● **TASK TO COMPLETE**
Only the lines below starting at the one containing "ring dip: (1003, 1083)" and ending at the one containing "pinky tip: (1029, 1089)" belong in the answer, each copied exactly.

● **EXERCISE MATERIALS**

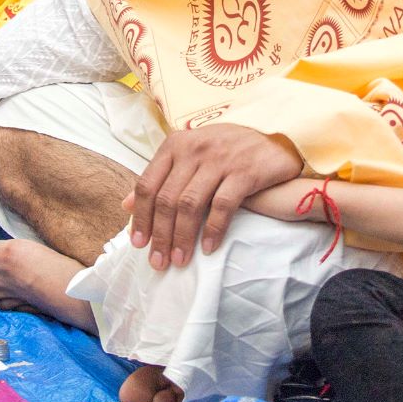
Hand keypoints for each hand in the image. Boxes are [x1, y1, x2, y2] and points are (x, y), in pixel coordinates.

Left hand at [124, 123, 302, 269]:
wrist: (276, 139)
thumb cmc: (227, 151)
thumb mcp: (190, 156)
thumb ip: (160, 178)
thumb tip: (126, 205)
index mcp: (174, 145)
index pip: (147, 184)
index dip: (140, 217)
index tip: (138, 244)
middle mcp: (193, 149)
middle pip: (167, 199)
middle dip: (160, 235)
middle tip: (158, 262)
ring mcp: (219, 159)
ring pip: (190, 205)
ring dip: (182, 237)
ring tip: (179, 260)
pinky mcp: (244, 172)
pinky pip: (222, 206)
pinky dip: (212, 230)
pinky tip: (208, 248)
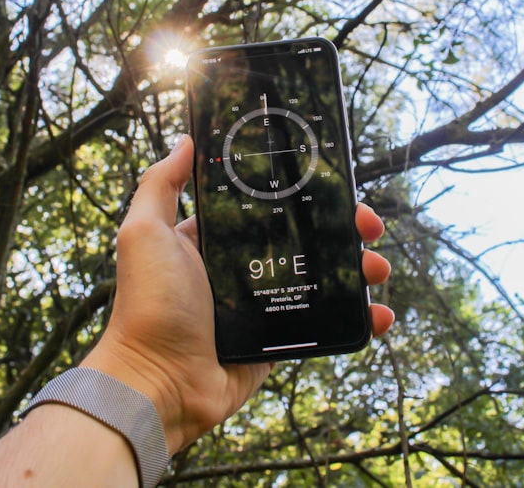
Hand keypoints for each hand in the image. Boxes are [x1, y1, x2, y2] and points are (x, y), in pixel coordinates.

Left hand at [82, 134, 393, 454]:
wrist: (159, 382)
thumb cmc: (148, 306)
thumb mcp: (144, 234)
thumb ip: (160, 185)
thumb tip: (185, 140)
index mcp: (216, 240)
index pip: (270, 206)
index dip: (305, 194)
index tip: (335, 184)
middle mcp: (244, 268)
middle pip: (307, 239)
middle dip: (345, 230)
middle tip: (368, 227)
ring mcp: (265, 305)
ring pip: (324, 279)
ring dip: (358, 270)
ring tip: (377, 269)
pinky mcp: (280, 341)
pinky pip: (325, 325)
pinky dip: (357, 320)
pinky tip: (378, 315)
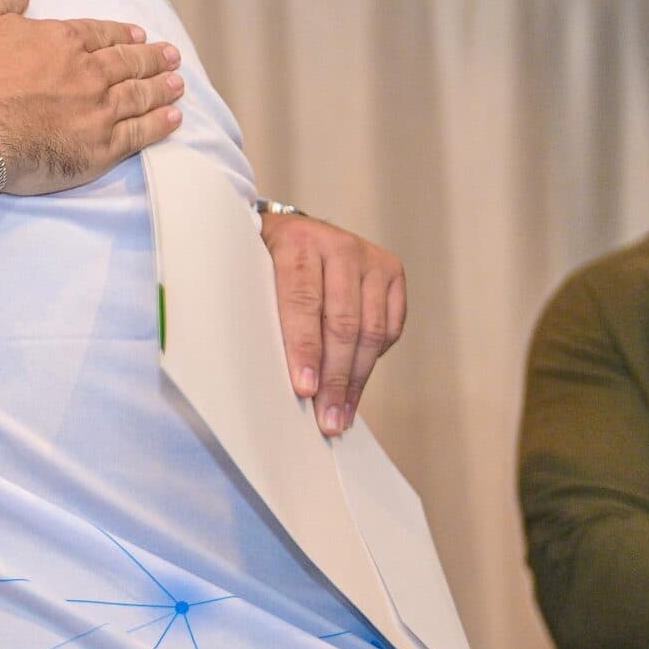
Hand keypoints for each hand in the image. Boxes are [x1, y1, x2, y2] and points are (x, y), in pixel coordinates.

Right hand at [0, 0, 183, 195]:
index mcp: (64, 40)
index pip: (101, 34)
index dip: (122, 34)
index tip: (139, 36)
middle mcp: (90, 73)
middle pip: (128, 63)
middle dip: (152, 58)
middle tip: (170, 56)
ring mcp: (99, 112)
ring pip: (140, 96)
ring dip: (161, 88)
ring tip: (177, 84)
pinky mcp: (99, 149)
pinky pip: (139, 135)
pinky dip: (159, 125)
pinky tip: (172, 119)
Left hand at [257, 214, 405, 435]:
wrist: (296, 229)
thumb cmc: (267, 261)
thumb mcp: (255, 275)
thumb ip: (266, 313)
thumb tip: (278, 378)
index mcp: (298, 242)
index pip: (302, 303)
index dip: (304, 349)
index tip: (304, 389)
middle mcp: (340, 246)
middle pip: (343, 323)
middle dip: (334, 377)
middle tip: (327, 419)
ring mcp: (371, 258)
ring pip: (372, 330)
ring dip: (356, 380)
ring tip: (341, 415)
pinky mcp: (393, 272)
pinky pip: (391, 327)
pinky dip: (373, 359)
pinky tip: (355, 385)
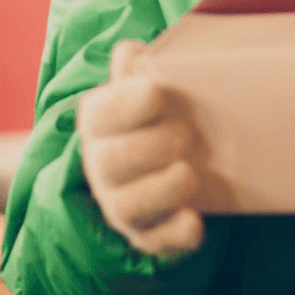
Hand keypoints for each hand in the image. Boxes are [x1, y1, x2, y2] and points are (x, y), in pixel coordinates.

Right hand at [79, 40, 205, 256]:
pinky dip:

==

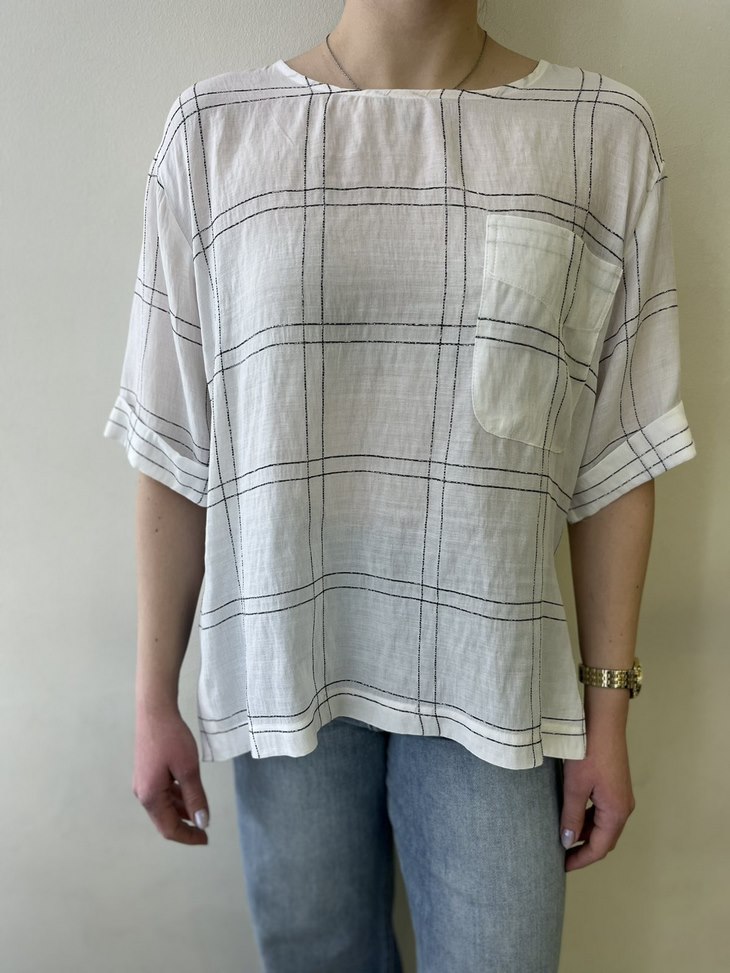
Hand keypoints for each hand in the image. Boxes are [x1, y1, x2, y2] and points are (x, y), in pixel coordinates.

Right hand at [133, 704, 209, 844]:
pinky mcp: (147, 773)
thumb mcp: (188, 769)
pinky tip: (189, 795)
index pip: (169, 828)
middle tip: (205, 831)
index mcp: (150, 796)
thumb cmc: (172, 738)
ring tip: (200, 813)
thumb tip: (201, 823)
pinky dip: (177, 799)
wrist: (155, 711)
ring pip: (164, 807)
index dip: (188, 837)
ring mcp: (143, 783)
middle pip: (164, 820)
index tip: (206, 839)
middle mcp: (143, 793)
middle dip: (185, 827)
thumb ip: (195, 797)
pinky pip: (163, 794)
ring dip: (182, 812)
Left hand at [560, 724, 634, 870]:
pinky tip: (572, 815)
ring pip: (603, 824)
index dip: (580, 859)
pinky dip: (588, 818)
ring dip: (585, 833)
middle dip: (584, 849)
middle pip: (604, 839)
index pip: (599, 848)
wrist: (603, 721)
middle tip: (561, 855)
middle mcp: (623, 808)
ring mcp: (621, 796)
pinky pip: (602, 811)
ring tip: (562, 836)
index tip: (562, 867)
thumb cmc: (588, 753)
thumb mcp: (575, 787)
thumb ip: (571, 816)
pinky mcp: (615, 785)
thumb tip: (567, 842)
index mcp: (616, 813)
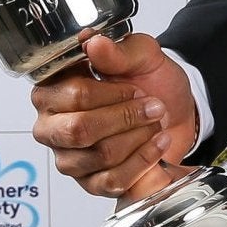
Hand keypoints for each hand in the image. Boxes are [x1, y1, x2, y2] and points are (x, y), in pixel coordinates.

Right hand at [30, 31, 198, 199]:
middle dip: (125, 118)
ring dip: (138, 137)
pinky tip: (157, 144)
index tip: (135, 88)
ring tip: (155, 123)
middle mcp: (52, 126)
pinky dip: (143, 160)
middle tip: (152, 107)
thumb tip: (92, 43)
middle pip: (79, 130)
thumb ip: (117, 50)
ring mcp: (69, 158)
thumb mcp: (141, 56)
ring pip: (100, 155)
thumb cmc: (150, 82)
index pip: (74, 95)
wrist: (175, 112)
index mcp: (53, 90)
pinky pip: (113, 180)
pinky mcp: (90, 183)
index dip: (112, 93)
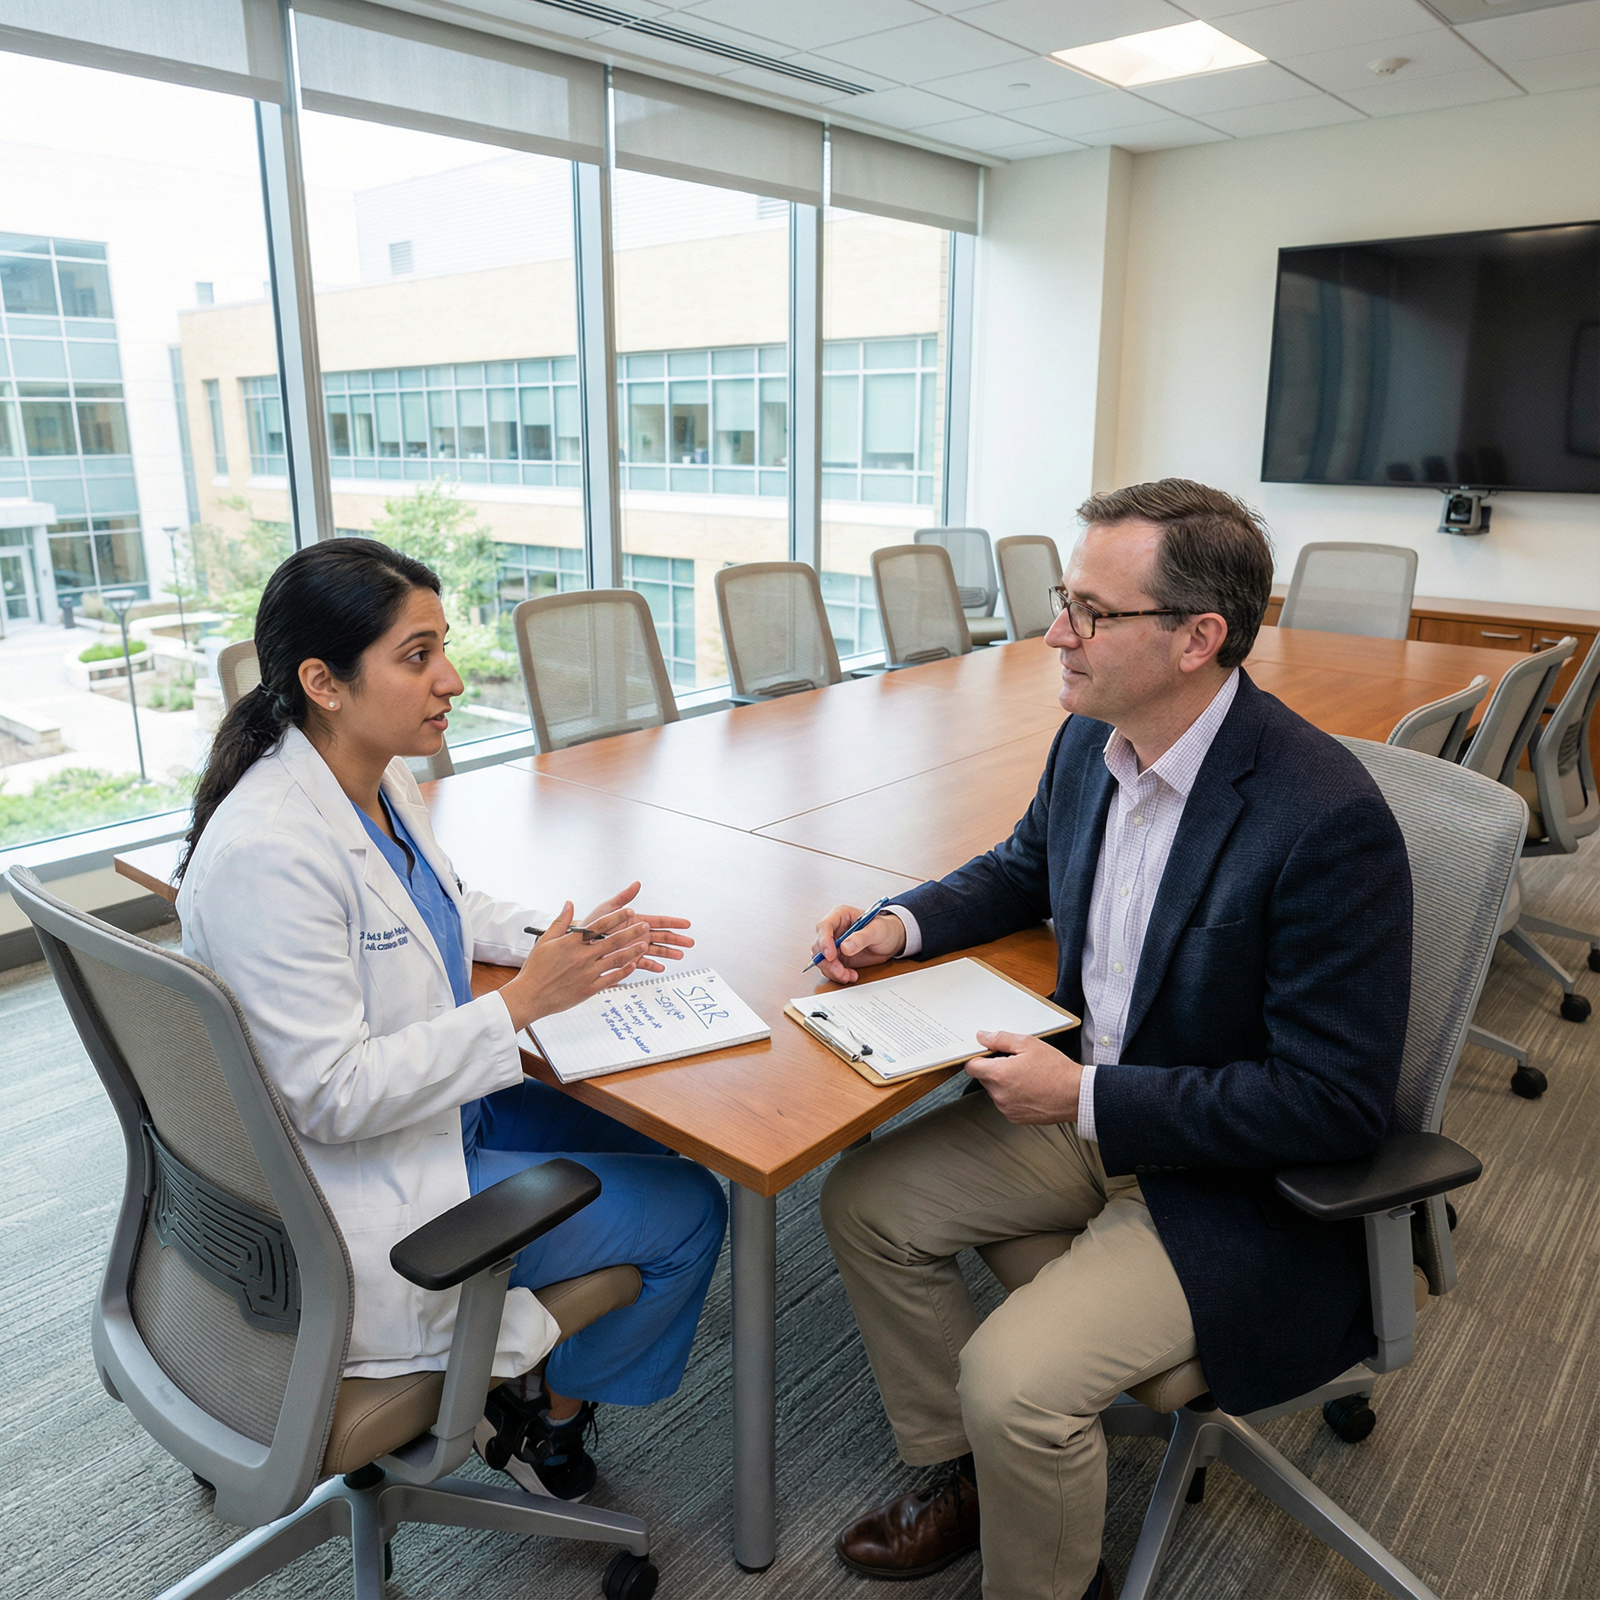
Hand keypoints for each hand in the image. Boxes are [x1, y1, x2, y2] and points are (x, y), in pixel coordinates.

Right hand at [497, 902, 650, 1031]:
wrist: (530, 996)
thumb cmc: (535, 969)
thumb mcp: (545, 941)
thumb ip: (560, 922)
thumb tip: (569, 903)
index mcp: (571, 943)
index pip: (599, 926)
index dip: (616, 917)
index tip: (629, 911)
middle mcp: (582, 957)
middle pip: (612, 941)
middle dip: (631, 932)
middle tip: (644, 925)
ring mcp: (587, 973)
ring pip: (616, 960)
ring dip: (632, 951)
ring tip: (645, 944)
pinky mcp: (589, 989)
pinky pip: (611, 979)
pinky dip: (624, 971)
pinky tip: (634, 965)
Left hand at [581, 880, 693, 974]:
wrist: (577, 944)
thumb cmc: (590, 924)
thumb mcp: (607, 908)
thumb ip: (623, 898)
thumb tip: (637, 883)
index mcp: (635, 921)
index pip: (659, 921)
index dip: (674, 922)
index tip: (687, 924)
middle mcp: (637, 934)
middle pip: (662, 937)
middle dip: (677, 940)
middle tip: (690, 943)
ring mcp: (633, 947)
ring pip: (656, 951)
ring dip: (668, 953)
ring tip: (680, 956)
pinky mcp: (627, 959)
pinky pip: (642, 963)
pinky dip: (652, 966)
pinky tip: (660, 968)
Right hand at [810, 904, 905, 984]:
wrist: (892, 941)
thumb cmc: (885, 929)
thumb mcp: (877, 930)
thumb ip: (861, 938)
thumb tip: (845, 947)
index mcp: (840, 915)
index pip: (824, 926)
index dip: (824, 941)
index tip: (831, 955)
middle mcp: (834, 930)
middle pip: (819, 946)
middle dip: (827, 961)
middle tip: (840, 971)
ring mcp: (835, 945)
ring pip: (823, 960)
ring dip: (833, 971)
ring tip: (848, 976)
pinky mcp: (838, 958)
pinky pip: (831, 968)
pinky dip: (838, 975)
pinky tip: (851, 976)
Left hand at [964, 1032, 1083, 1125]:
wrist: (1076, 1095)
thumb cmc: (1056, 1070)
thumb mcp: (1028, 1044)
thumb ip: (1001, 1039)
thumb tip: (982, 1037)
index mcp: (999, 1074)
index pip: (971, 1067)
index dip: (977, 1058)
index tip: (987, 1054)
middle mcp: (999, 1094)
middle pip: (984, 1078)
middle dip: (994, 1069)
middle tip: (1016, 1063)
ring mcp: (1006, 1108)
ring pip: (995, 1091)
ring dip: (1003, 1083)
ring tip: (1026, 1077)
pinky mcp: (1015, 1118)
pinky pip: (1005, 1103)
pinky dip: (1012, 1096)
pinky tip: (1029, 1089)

● **RESULT FOR THIS TASK**
ring dip: (1003, 1083)
ring tip: (1026, 1077)
pinky mcp: (1015, 1118)
pinky pip: (1005, 1103)
pinky dip: (1012, 1096)
pinky tip: (1029, 1089)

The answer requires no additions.